# Coding error detect CAF for SWE



## jagalp (May 15, 2016)

shawnsheridan said:


> And that is your problem. If you want to use old 54.2 psdzdata, you need to also use old E-Sys 3.24.3.


ok good to know, Thanks Shawn,

What do you about the other topic, please?
Can you provide your thought on it. (http://www.bimmerfest.com/forums/showthread.php?t=925015)


----------



## shawnsheridan (Jan 10, 2009)

jagalp said:


> ok good to know, Thanks Shawn,
> 
> What do you about the other topic, please?
> Can you provide your thought on it. (http://www.bimmerfest.com/forums/showthread.php?t=925015)

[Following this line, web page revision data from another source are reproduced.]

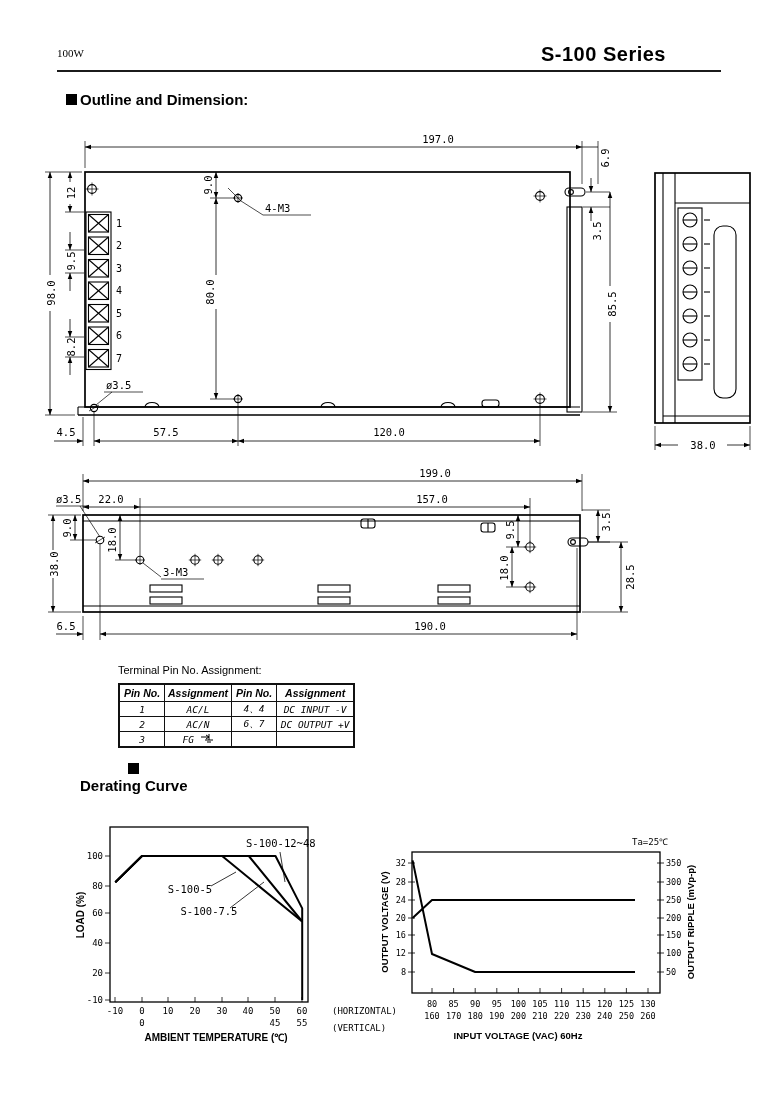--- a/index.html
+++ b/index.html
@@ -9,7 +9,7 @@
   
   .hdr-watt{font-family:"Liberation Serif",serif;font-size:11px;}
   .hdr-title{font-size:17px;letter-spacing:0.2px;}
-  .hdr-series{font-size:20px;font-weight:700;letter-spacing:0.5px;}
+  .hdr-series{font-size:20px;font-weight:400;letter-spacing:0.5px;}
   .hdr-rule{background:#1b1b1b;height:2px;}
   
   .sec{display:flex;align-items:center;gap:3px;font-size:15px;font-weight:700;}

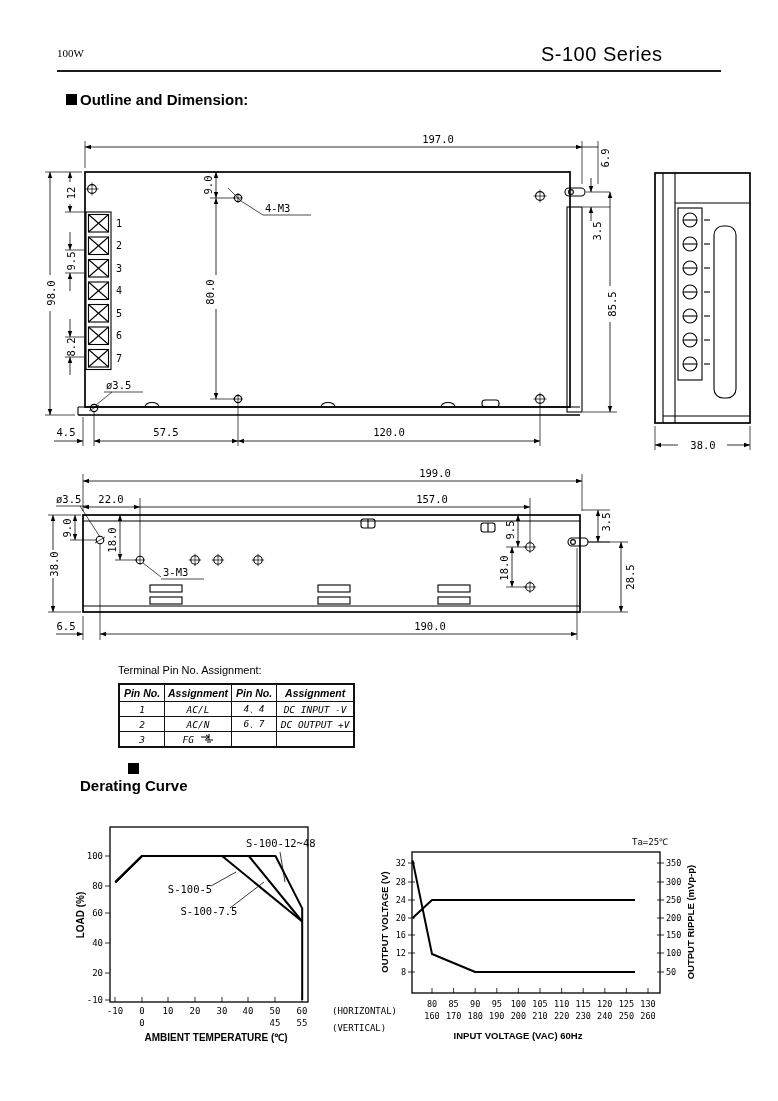--- a/index.html
+++ b/index.html
@@ -12,7 +12,7 @@
   .hdr-series{font-size:20px;font-weight:400;letter-spacing:0.5px;}
   .hdr-rule{background:#1b1b1b;height:2px;}
   
-  .sec{display:flex;align-items:center;gap:3px;font-size:15px;font-weight:700;}
+  .sec{display:flex;gap:3px;font-size:15px;font-weight:700;}
   .sec .sq{width:11px;height:11px;background:#000;display:inline-block;}
   .sec .suffix{font-family:"Liberation Serif",serif;font-weight:400;font-size:15px;margin-left:2px;}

Load original unmodified FA and VO Code all modules (except DME / DDE) to reset them.


----------



## jagalp (May 15, 2016)

shawnsheridan said:


> Load original unmodified FA and VO Code all modules (except DME / DDE) to reset them.


Thanks shawn, big thanks, everything again as it should be :thumbup::thumbs:


----------



## shawnsheridan (Jan 10, 2009)

jagalp said:


> Thanks shawn, big thanks, everything again as it should be :thumbup::thumbs:


:thumbup:


----------